Now, on October 28, 2021, Facebook rebranded to Meta. I think it’s overly narrow to frame this as purely focused on virtual reality and “the metaverse.” In my mind, it’s more similar to the Google ➞ Alphabet rebrand and representative of zooming out and focusing on different business lines. VR was just the first in the queue, but it’s worth taking a temperature check here.
There’s no question that AI will be a sustaining innovation for Meta’s core family of apps. Machine learning has been generating immense value for the company in ad targeting since ~2013. Well before OpenAI was founded in 2015, or Google’s transformer paper dropped in 2017. The core business is solid, we know this, but where do Meta’s “Other Bets” go? Mark Zuckerberg has an amazing track record when it comes to buying other social networks that integrate directly with Facebook’s core infrastructure. His track record building or buying successfully in non-overlapping markets is less established.
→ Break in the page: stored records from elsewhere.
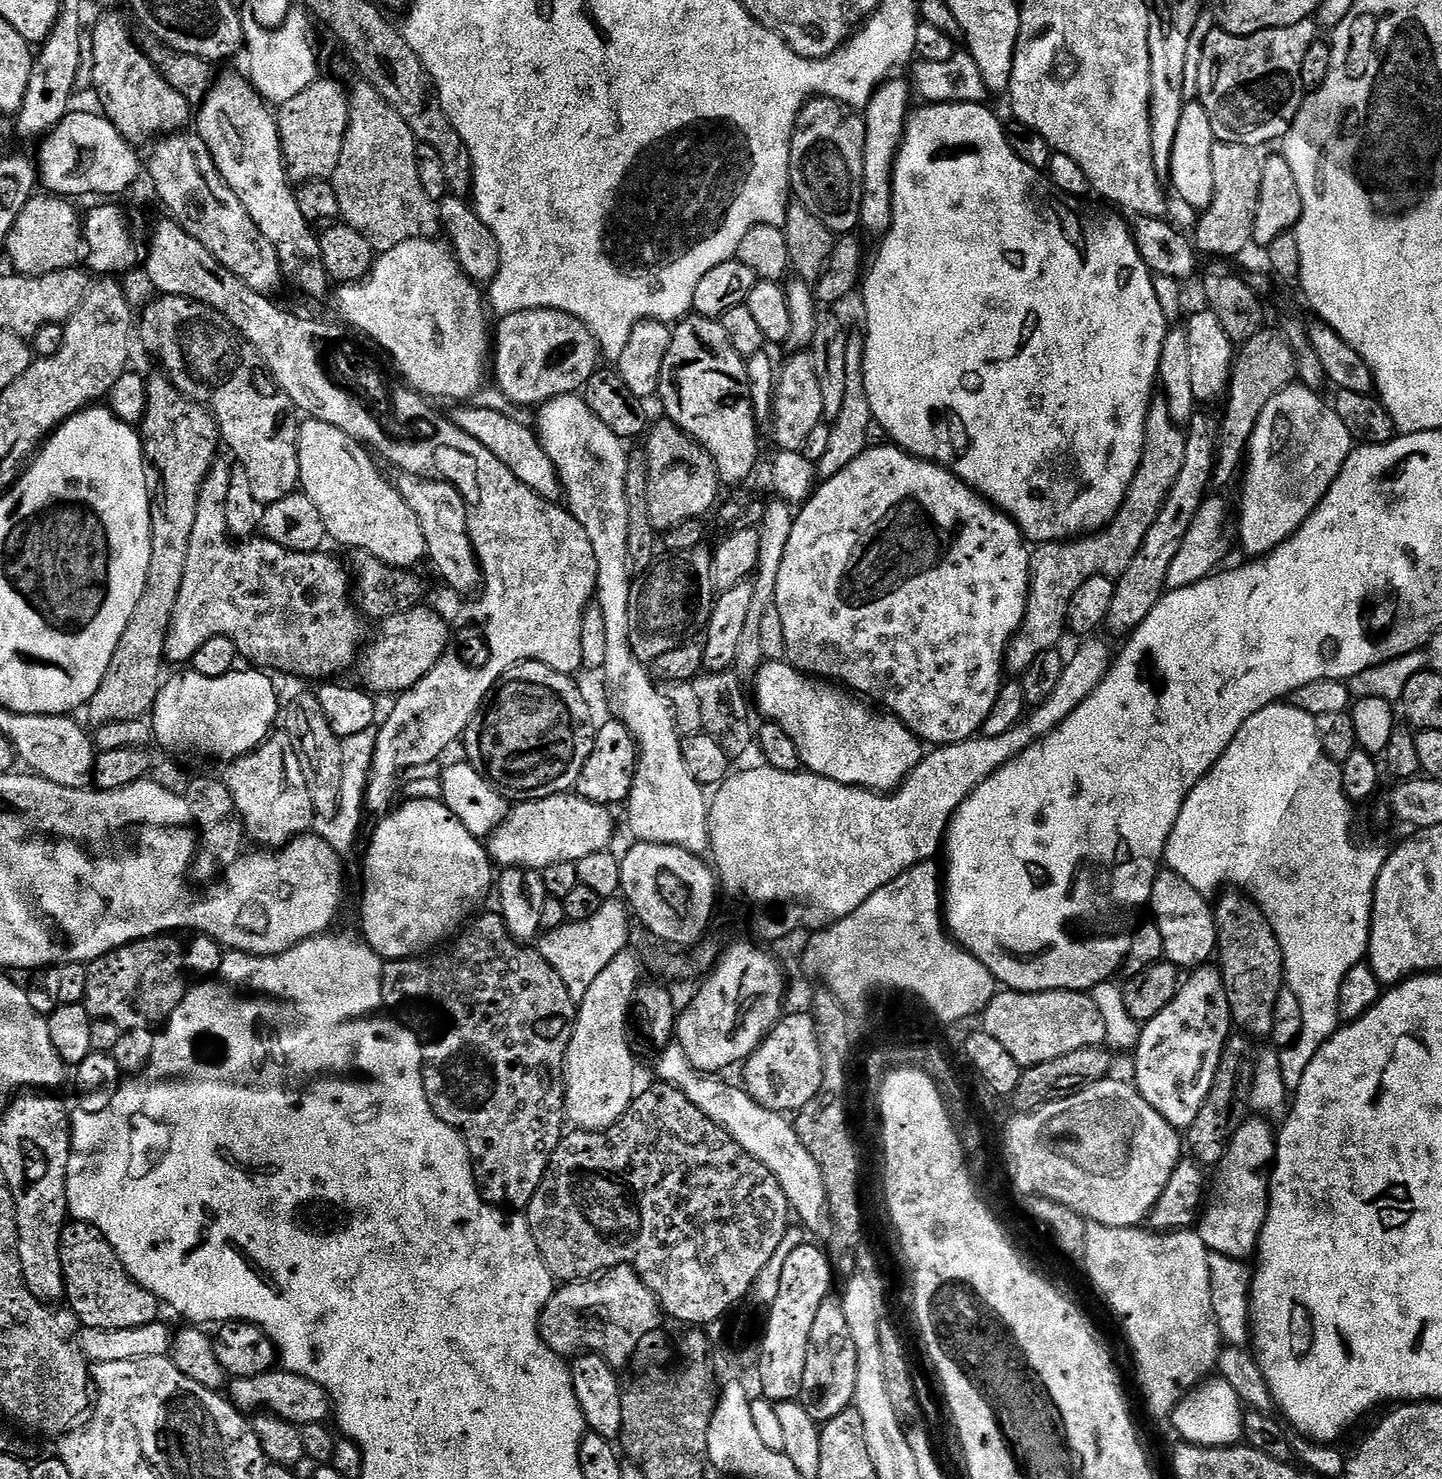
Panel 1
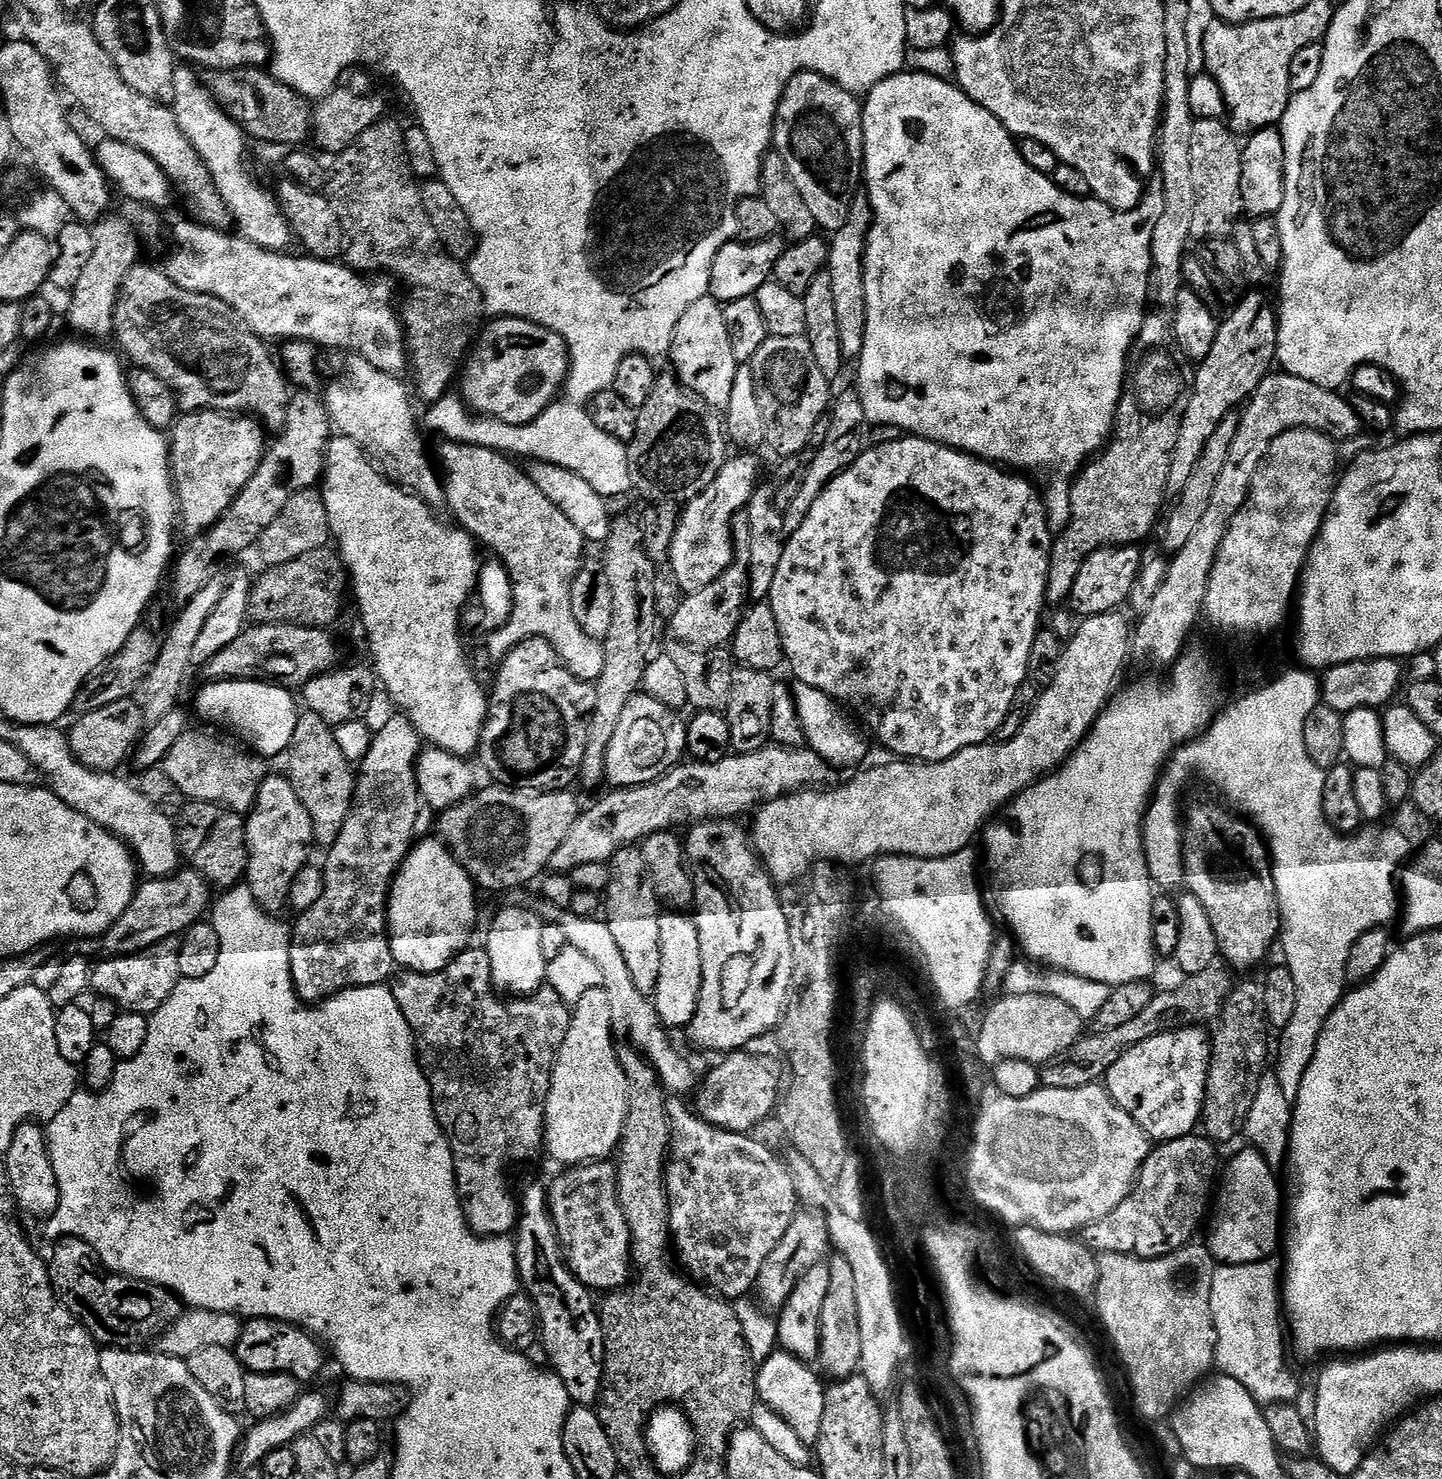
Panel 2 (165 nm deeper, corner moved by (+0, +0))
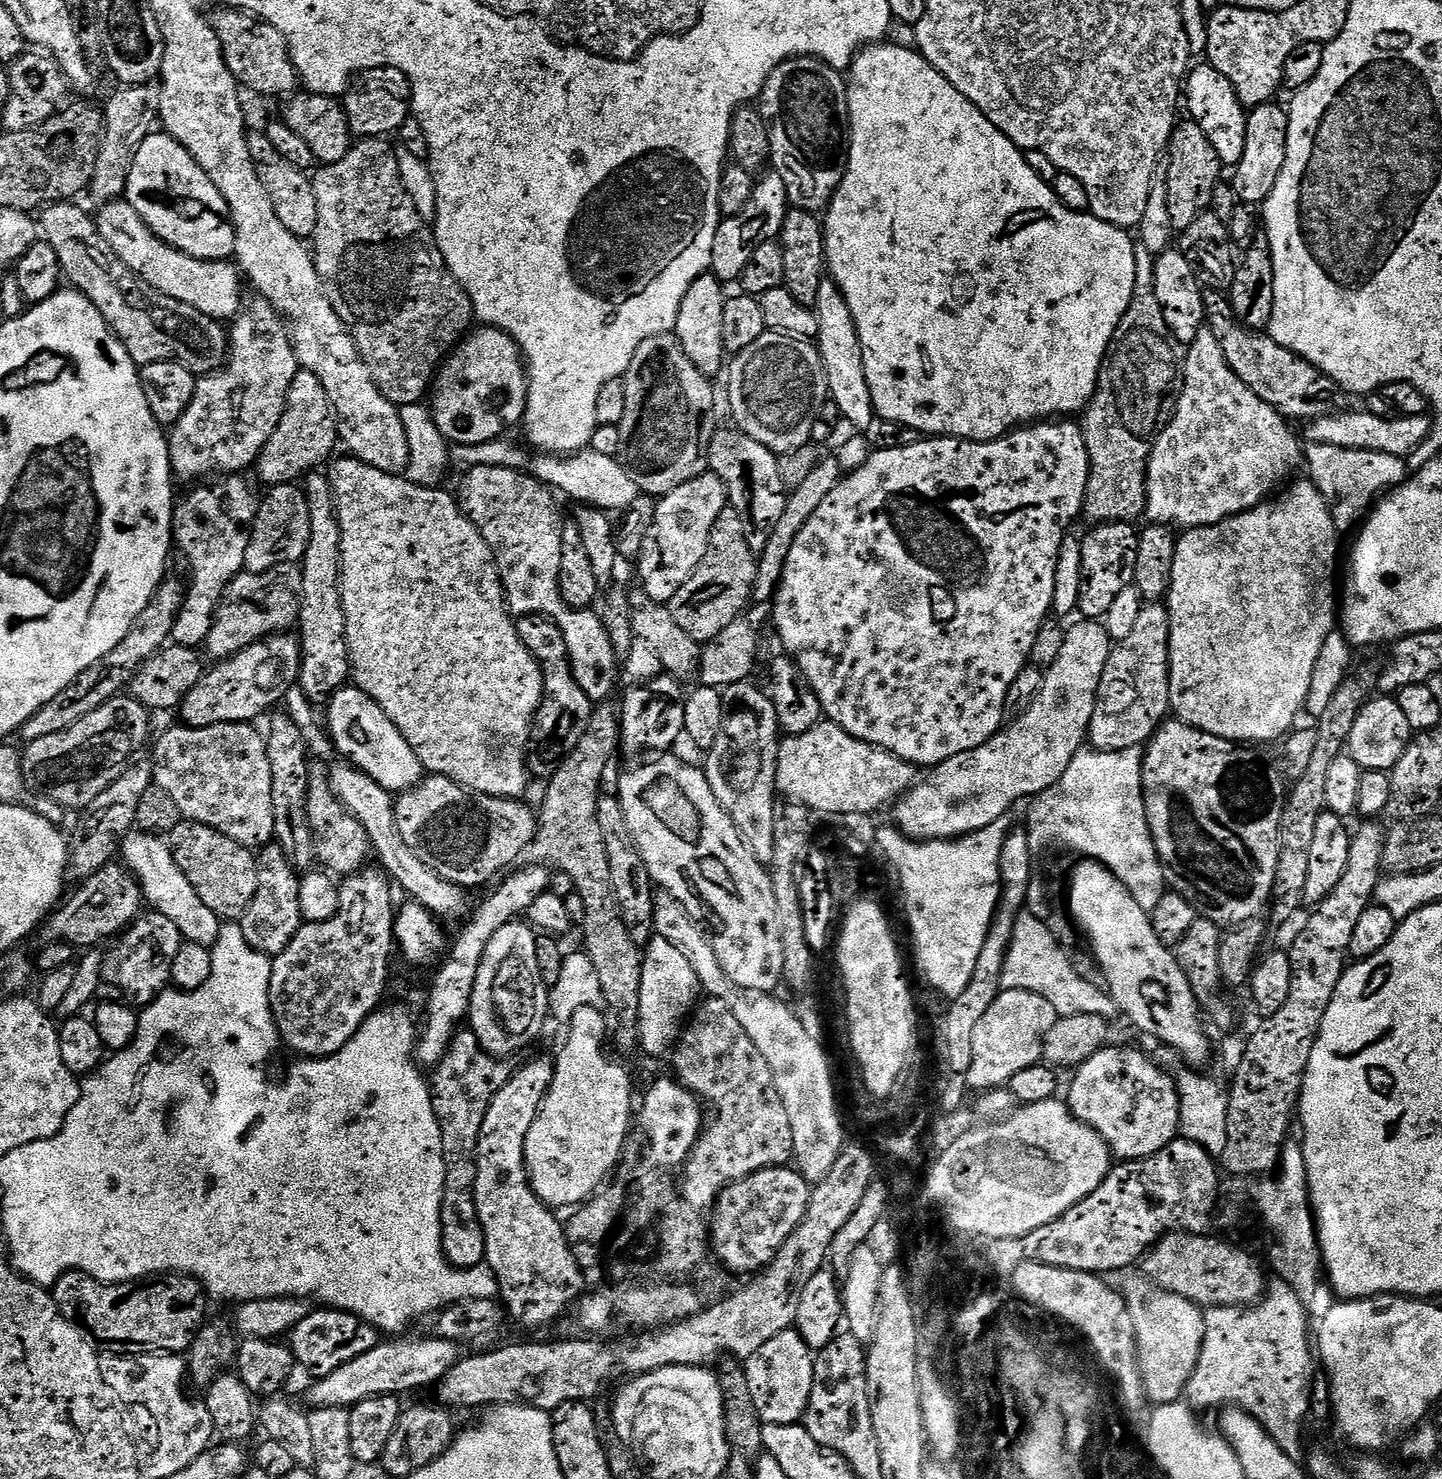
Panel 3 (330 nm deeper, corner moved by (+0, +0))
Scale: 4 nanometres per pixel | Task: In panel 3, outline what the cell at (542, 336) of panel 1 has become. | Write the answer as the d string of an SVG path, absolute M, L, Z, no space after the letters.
M491 326L477 327L441 363L430 392L434 422L444 438L456 446L501 439L507 428L523 421L527 405L528 369L516 339Z

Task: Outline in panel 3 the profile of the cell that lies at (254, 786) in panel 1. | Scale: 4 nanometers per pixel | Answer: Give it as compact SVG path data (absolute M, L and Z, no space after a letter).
M273 842L264 845L258 852L258 890L242 917L244 937L254 950L263 956L274 958L290 946L290 938L298 934L300 915L300 882L297 869L292 867L283 847Z

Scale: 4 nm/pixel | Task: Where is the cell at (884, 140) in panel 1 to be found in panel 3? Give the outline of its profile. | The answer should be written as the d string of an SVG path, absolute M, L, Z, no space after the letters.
M821 283L814 311L820 323L818 347L824 363L824 378L830 400L836 403L837 410L854 427L871 429L874 424L874 409L870 398L870 386L866 382L866 370L862 362L862 346L850 306L835 283Z

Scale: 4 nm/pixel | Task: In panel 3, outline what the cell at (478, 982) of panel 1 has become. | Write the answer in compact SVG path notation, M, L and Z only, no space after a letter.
M460 1030L448 1043L440 1063L435 1065L433 1072L436 1073L430 1076L432 1105L442 1134L446 1166L444 1201L440 1211L442 1242L444 1255L457 1268L479 1268L485 1263L487 1248L475 1200L476 1147L491 1100L513 1074L513 1069L504 1064L507 1063L501 1057L484 1050L471 1030Z

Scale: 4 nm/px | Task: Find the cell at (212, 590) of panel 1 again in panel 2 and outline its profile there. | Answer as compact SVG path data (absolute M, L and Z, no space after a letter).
M185 412L170 429L170 471L174 485L174 495L178 505L179 523L184 523L185 537L204 535L222 518L222 514L240 493L242 486L254 478L260 459L266 451L265 429L259 420L248 414L225 414L224 412Z

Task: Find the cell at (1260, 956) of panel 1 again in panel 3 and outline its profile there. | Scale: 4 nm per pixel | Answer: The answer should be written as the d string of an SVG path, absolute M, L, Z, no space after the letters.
M1168 718L1157 728L1156 735L1148 741L1142 752L1142 767L1144 769L1144 802L1142 807L1148 815L1148 825L1156 843L1156 852L1160 855L1160 863L1164 866L1167 883L1181 896L1185 896L1203 919L1221 926L1235 926L1247 920L1257 919L1261 915L1260 911L1263 908L1265 911L1269 907L1274 878L1278 870L1278 850L1280 849L1278 846L1278 826L1282 822L1282 810L1286 796L1283 791L1280 793L1279 782L1268 773L1268 768L1260 761L1259 754L1251 752L1248 748L1251 747L1241 746L1231 740L1223 740L1220 736L1202 731L1201 728L1192 728L1182 720Z

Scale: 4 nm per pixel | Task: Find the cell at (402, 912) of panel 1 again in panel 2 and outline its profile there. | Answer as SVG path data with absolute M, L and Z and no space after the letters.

The line from Google as a PhD research project, to a sort of academic campus focused on “organizing the world’s information,” to mapping the physical world, to building a self-driving car is a crazy chain of events, but it does sort of have a natural logic to it as you look back with 20/20 hindsight. Facebook has oriented around a mission of “bringing people together,” which, in many ways, sounds maybe even more noble than just organizing information, but it doesn’t fit neatly into the AI era.
Reality Labs and Meta Superintelligence / TBD Labs might turn into massive new business lines over time, just as Google Cloud and DeepMind did at Alphabet, but aligning these new initiatives with the core Meta mission and then also justifying expenses to shareholders will be an ongoing challenge.
Great @gamecraftpod epi covering the @EA take private. @mitchlasky has epic suggestions for what they could do. Fingers crossed. Especially for the Sims franchise.
The bull case for Apple + AI is they’re going to completely avoid enormous amounts of capex spend, get most of the consumer value from intelligently integrating Gemini, and get paid a boatload of money from Google for doing so.